Comment by fathima July 28, 2008 @ 4:38 pmFathima: I fully agree, and not surprisingly, I had a very similar reaction to the author’s observations when I read the above paragraph. Since my interest was only piqued by the mahram quote, I didn’t bother adding any other comments when posting this on the blog (Nonetheless, I did consciously decide to quote the whole paragraph instead of that line alone, just to put it in context).
I had a few problems with the rest of her article as well, though I was even more skeptical when I began reading it (because, I thought that “whether Islamic feminists are really feminists” is a very loaded question). Thankfully, her conclusion was in the affirmative. However, she seemed to me to imply feminism as a rather monolithic discourse, which I found problematic. But of course, even more troubling was her framing of feminism as a “Western” ideology (even though she did occasionally put Western within inverted commas).
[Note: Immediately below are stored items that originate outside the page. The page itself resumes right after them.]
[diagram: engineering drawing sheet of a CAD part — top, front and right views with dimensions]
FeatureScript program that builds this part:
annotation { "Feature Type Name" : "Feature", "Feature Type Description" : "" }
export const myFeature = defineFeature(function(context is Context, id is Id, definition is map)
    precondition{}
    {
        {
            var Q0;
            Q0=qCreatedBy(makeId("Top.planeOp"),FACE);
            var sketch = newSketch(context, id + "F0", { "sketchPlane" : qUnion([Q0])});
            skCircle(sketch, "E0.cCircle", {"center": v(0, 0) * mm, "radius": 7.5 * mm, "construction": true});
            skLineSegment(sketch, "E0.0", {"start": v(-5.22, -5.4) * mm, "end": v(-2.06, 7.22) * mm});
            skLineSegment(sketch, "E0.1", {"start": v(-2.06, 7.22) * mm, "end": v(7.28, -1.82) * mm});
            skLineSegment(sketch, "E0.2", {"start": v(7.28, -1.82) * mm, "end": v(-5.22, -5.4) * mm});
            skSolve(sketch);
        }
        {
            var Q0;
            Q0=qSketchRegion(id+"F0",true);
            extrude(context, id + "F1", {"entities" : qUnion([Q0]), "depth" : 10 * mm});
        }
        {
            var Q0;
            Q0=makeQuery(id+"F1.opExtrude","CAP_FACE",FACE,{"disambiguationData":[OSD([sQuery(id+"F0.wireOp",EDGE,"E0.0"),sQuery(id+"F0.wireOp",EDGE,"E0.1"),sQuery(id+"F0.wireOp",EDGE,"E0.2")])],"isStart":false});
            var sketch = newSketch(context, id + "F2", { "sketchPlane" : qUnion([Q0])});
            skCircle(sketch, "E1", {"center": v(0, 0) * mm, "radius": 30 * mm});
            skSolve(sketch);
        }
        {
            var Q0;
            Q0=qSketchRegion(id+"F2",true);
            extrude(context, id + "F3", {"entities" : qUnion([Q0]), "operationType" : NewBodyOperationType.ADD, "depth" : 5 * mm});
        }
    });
Regarding her comment on hybrid identities/ideologies, I kept thinking: people are always already hybrid. As a disclaimer, I’ll have to add that I did not peruse the entire article–so it is possible that I’m amiss on some things.
It would certainly be more interesting to discuss the implications of being a hijabi in cyberspace, and specifically that mahram comment I found so interesting (to put it mildly). The author probably didn’t do so because this was more an aside in the context of her article.